The field of robotics has evolved from being merely an application of control systems to establishing itself as a distinct discipline and a thriving industry. While  robotics and mechatronics share similarities, both combining mechanical and control engineering to offer technical solutions for specific purposes, robotics stands out as a field that is markedly demand-driven, practical, and solution-oriented. Consequently,  the challenges encountered in robotics often necessitate not only the development of new solutions by optimally integrating existing methods but also exploring entirely novel methodologies and simulation approaches.

Due to these distinctive characteristics, engineering methods used in robotics are in a perpetual state of evolution. Control engineering methods follow a similar trajectory. Classical robotics, which once relied on planning and precisely executing motions,  has undergone a paradigm shift in the 2020s, focusing on task-oriented, data-driven, simulation-based design, among other approaches. Consequently, control in robotics is no longer confined to mere motion generation; it now serves as preparatory work for crafting  sophisticated system designs and assumes the role of risk management, actively adapting to complex and unpredictable environments.

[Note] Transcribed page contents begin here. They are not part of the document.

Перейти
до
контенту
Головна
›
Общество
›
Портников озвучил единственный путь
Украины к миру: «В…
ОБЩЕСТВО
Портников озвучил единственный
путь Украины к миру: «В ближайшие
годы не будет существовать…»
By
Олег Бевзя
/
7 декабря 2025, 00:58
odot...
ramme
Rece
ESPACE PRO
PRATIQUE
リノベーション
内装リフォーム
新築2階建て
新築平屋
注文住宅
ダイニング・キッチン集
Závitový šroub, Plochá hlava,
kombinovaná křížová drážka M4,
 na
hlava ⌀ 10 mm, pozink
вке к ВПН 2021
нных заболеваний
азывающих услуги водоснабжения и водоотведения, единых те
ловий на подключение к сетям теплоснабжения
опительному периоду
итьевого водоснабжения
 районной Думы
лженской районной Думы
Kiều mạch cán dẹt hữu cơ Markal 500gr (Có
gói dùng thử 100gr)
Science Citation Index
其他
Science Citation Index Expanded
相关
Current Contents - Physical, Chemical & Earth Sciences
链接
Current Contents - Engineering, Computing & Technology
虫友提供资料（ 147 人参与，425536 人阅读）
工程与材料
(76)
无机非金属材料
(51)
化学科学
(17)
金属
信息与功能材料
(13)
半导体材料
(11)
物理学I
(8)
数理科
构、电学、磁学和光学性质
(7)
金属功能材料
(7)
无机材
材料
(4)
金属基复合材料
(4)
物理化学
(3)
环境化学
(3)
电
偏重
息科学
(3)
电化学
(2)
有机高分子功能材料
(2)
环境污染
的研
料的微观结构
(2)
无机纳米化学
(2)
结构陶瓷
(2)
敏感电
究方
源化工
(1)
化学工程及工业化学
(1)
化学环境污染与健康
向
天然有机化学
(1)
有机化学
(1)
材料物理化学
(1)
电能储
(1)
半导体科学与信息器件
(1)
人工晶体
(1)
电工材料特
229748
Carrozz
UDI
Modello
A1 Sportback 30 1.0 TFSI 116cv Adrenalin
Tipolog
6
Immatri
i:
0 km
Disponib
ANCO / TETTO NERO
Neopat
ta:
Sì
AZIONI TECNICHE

The academic community of robotics researchers continues to expand daily. The Robotics Group within IFAC strives to be a specialized community with a central focus on the control of robotic systems. The TC4.3 aims to serve as a platform for the exchange of  ideas concerning the rapidly advancing field of robot control technology, offering a forum for young engineers and researchers to participate in open and constructive discussions.

Scope of TC4.3 : 

IFAC's TC4.3 aims to address the academic, societal, and industrial issues related to robotics and discuss appropriate solutions. The specific topics to be covered include (but are not limited to):
  • Societal, cultural, economic, and industrial demands for robotics.
  • Technical and economic challenges in promoting the industrialization of robots.
  • Mechatronics approaches for robot system development.
  • The latest component technologies that constitute robots.
  • Robot operating systems.
  • Data collection, signal processing, and management for robots.
  • Service design for robots and user feedback management.
  • Cooperative control methods using multiple robots.
  • Robot system simulation and reinforcement learning.
  • Methods to bridge the gap between simulation and real-world application (Sim2real).